By far, the most common problem for responding seafarers was communication. Several seafarers mentioned that internet connection is very expensive, while others said there is no internet connection in their cabins and asked for “more affordable means of communication” with their families, such as free Wi-Fi. However, in question “How often do you keep up to date with world and home country news?”, answers reveal that receiving news and communicating onboard scored a very good satisfaction level, of 80.5%.
Meanwhile, although there is a lot of talking regarding one individual’s motivation, by analyzing the question “How often do you feel motivated on board?”, we find that when it comes to seafarers, there is a satisfaction level of 86.1%, as the 64.9% of seafarers answered, “on a daily basis”. This provides a remarkable percentage of more than 88% of motivated seafarers serving onboard.
Also, there were many respondents who touched the issue of recreation onboard, proposing additional entertainment opportunities for better socializing and relaxing, such as satellite TV, gym, or a bigger focus by the owner on team activities, such as games. In this respect, lack of exercise was identified as a key issue in the survey.
Other issues mentioned were discrimination, lack of safe operations, lack of healthcare cards, and the duration of serving time contracts.
‘’To help spread the message across, let’s keep in mind that when we talk about wellbeing, we need to focus on many aspects and that many initiatives can enhance the working environment onboard. What once seafarers’ lives at sea were invisible to those ashore, now it is time to shed light and not leave any arising issues to go undetected. This was the idea of our survey and this should be our industry’s priority.‘’ Mr. Apostolos Belokas, Managing Editor, SAFETY4SEA commented.
Crew satisfaction: Highlights
- Males seem more satisfied than females (83,1% and 75,6%, respectively).
- Filipino seafarers were the most satisfied and Indian seafarers the least satisfied nationality groups.
- 36-45 is the most satisfied and >60 are the least satisfied age groups.
- Officers seem less satisfied from ratings.

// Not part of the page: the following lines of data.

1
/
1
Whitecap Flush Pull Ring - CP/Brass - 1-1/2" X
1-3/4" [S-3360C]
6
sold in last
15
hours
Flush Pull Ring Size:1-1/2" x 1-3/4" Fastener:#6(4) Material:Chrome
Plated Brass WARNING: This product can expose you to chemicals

- Catering department seemed the most satisfied, followed by engine and deck department.
- The most satisfied seafarers serve on gas carriers and least satisfied on containers.
Lessons learned: The way forward
- Wellness onboard is defined by a variety of factors: If we change the demographics, if we have more gas tankers, less bulk carriers, if we have older crews participating or different nationalities the results will change. The results reveal that many critical elements concerning the life onboard are in high satisfactory levels.
- Market trends observed through results: The trends are there and consistent in respect of the ship type, of the nationality, etc.
- Survey results need calibration for several parameters: if you have a survey and you say that 3% were for example female, this percentage of female does not exist. What sort of ship did you survey? Probably gas tankers, because in gas carriers we see maybe one or two females in 20-25 people maybe. That’s a significant percentage.
- Trends were consistent across the study on any given nationality and parameter examined.
In any case, the overall outcome was better than expected, which means the industry’s awareness and efforts for better life onboard have started to show results. However, issues like poor connectivity in today’s constantly connected world and better socializing opportunities for a better life onboard, constitute areas for improvement.
Traditionally, the industry thought of seafarers as only ‘occupational’ human beings, but the current definition of wellness looks at the human being’s holistic nature. While the industry is currently addressing the aspects of wellness onboard responsibly and significant steps have been made so far by many maritime stakeholders, more actions are needed to maintain and enhance the level of satisfaction.